SOURCE MATERIAL:
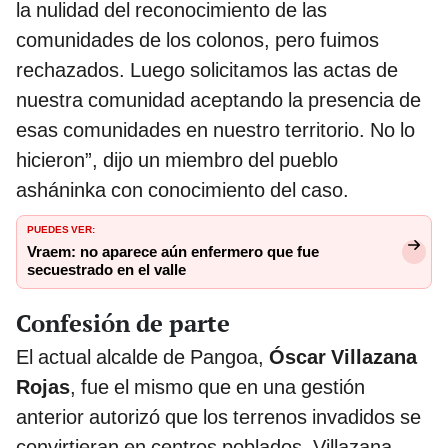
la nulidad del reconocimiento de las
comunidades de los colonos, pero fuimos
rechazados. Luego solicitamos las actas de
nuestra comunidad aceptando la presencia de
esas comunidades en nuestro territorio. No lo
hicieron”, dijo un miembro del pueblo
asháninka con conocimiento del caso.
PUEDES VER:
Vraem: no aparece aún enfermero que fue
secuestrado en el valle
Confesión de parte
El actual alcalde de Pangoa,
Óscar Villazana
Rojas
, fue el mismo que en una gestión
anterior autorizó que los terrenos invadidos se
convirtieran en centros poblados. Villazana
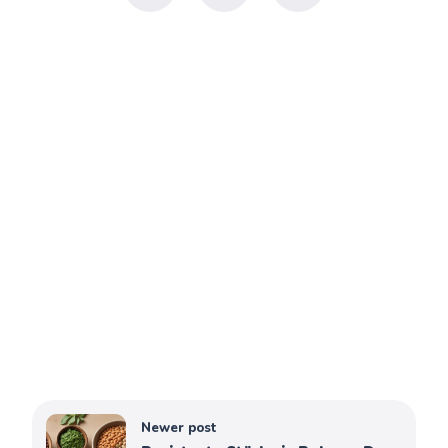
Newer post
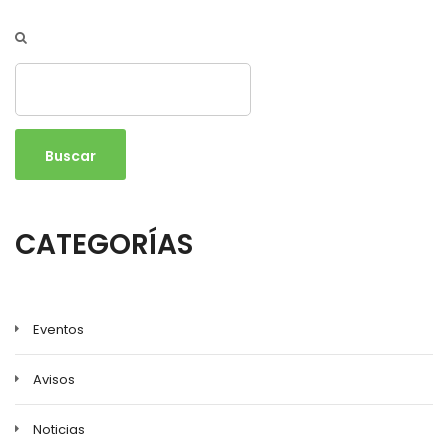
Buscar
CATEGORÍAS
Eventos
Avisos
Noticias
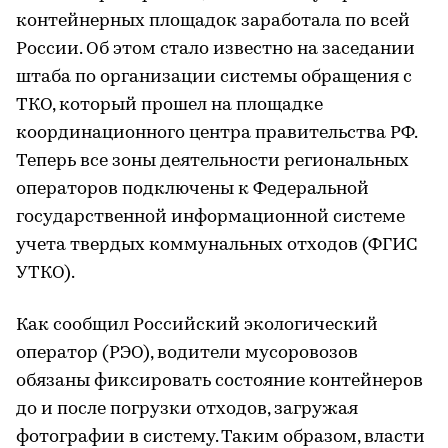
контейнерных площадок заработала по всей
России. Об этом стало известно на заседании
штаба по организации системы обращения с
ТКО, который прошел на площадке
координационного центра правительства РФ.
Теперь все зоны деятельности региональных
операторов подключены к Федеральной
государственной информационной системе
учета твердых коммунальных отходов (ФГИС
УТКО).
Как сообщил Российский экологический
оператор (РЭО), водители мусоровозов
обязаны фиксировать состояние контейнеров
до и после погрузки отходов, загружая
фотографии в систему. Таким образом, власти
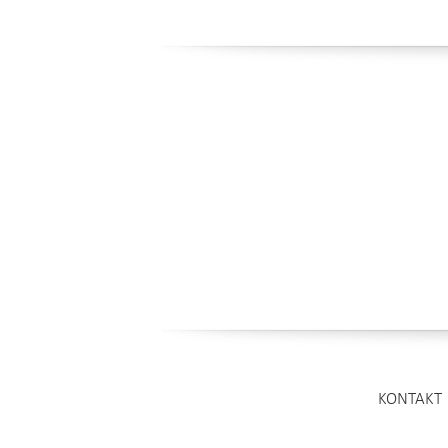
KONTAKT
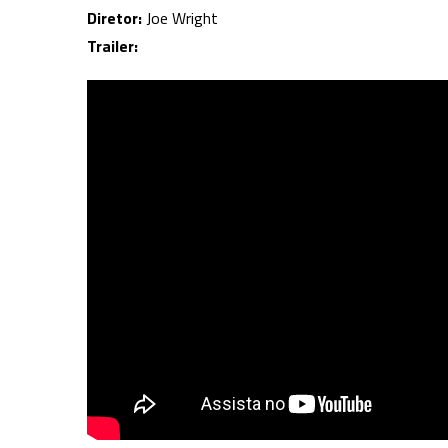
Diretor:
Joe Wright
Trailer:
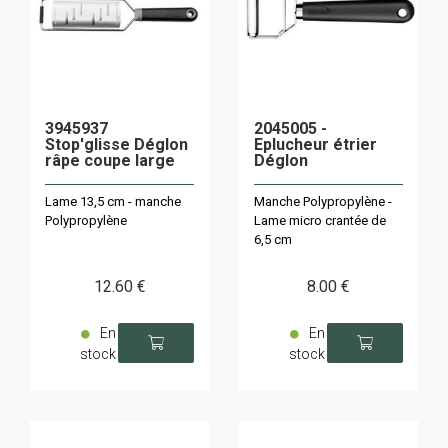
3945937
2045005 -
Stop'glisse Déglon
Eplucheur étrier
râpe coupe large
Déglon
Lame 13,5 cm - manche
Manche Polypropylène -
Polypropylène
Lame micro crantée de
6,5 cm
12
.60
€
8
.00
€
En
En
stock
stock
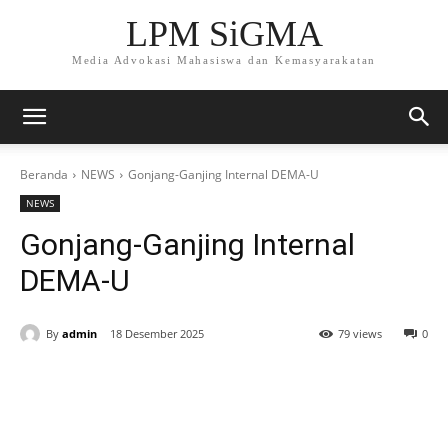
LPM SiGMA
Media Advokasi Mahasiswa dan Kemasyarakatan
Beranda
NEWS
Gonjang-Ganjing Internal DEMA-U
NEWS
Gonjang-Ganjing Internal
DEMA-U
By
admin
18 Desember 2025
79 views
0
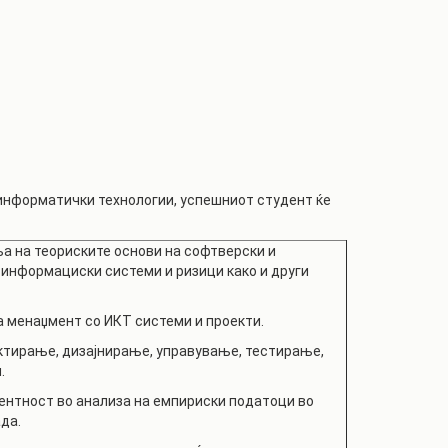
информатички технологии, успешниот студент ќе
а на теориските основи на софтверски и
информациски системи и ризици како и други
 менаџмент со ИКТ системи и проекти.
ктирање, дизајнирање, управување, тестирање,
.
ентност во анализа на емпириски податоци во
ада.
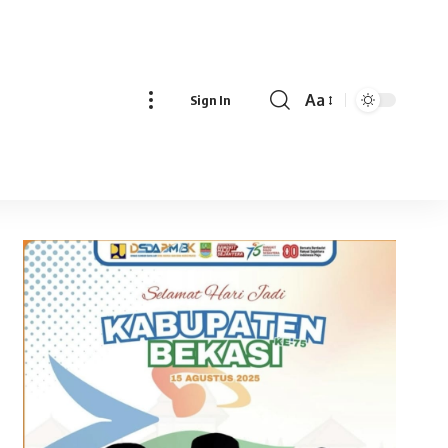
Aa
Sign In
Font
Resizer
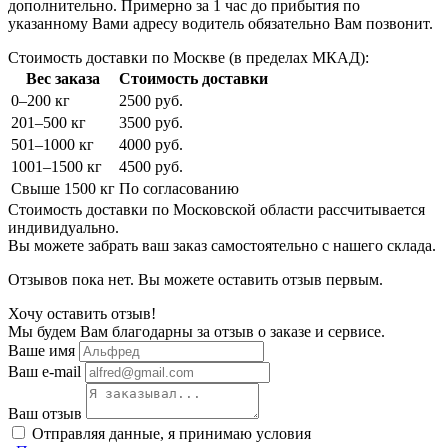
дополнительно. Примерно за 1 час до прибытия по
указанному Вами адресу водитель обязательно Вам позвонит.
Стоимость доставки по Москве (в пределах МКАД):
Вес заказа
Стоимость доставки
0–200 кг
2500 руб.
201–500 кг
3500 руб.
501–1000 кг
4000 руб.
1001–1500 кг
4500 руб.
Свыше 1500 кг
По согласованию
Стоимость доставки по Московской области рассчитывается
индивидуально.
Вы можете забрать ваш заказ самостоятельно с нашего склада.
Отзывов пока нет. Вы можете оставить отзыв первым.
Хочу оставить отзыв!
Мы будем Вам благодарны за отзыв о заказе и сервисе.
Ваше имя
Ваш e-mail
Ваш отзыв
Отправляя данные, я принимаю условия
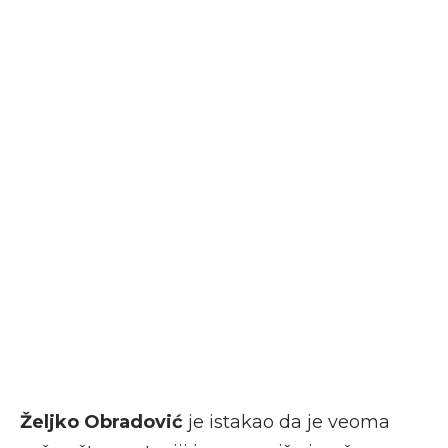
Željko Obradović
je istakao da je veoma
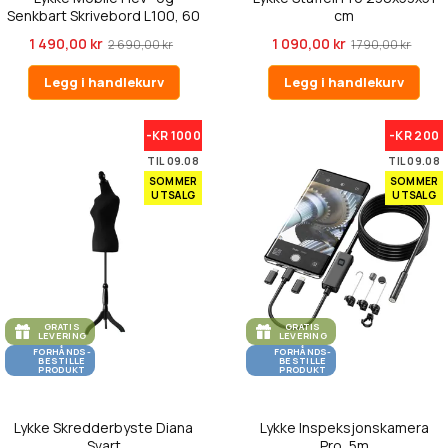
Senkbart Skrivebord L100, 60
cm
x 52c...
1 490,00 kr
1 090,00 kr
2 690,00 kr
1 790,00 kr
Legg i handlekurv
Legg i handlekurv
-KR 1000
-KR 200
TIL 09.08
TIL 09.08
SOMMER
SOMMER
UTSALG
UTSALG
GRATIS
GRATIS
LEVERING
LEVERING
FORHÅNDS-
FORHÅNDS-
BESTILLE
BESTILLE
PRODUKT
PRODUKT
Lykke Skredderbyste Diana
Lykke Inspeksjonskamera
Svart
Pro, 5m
==
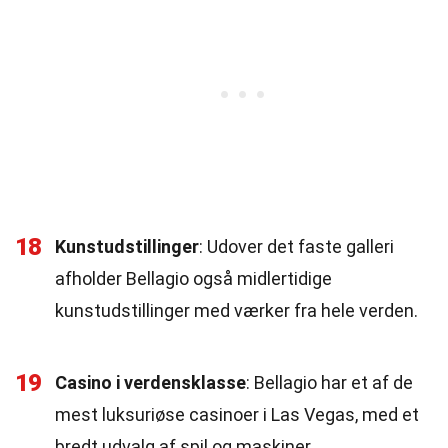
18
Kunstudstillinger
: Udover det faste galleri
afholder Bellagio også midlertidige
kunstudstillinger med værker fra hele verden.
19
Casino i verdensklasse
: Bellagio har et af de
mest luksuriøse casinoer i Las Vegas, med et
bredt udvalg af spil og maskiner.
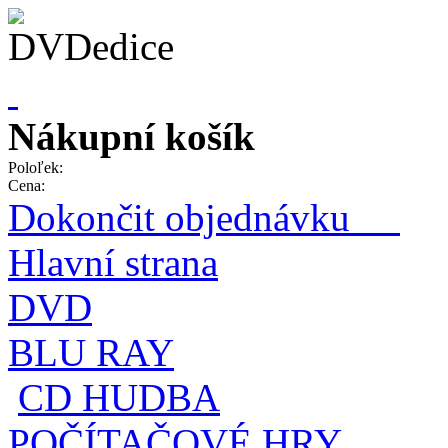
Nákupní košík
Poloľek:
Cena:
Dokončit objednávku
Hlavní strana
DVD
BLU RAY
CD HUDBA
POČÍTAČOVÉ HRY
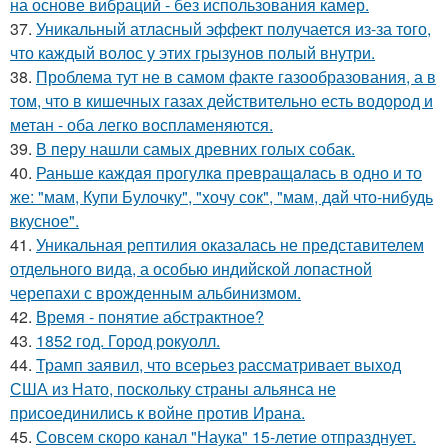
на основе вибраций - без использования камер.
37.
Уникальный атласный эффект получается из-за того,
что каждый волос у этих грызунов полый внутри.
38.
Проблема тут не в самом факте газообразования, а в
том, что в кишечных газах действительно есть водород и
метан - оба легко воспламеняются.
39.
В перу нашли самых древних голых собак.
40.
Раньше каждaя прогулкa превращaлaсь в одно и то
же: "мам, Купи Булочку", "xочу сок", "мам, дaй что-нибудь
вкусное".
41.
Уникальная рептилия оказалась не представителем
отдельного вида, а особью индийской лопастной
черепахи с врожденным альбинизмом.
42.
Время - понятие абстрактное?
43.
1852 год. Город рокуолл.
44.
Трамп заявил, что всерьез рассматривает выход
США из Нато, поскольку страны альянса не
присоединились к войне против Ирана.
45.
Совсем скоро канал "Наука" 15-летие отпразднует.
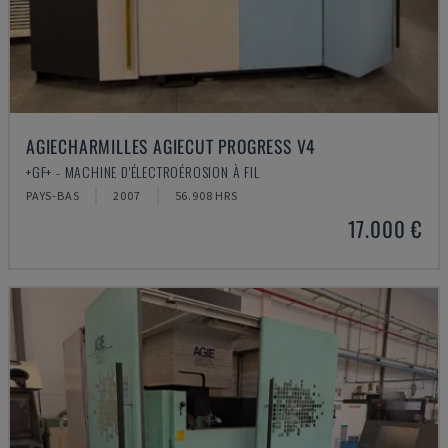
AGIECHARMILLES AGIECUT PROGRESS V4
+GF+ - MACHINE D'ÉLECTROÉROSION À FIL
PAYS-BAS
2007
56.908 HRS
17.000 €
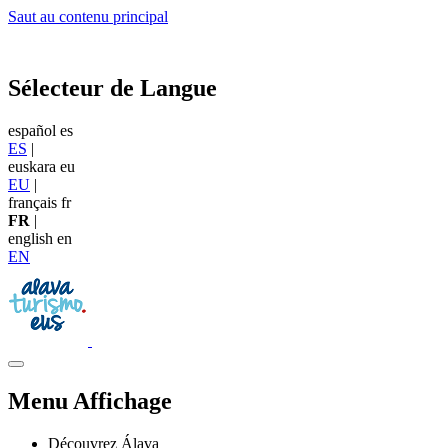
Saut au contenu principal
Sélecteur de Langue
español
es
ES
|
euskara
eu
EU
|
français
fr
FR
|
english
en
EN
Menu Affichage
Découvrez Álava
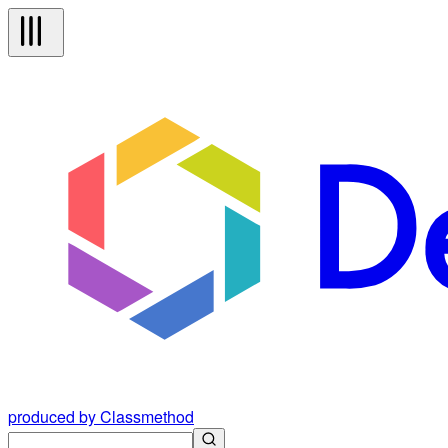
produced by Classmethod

TASK DESCRIPTION: From the material above, give again exactly the lines from the one that contains "Óscar Villazana" through the one that contains "Lame 13,5 cm - manche", and leave out the pictures.

WRITTEN SOLUTION:
Óscar Villazana
Rojas
, fue el mismo que en una gestión
anterior autorizó que los terrenos invadidos se
convirtieran en centros poblados. Villazana
Newer post
Buscar
CATEGORÍAS
Eventos
Avisos
Noticias
контейнерных площадок заработала по всей
России. Об этом стало известно на заседании
штаба по организации системы обращения с
ТКО, который прошел на площадке
координационного центра правительства РФ.
Теперь все зоны деятельности региональных
операторов подключены к Федеральной
государственной информационной системе
учета твердых коммунальных отходов (ФГИС
УТКО).
Как сообщил Российский экологический
оператор (РЭО), водители мусоровозов
обязаны фиксировать состояние контейнеров
до и после погрузки отходов, загружая
фотографии в систему. Таким образом, власти
KONTAKT
Diretor:
Joe Wright
Trailer:
3945937
2045005 -
Stop'glisse Déglon
Eplucheur étrier
râpe coupe large
Déglon
Lame 13,5 cm - manche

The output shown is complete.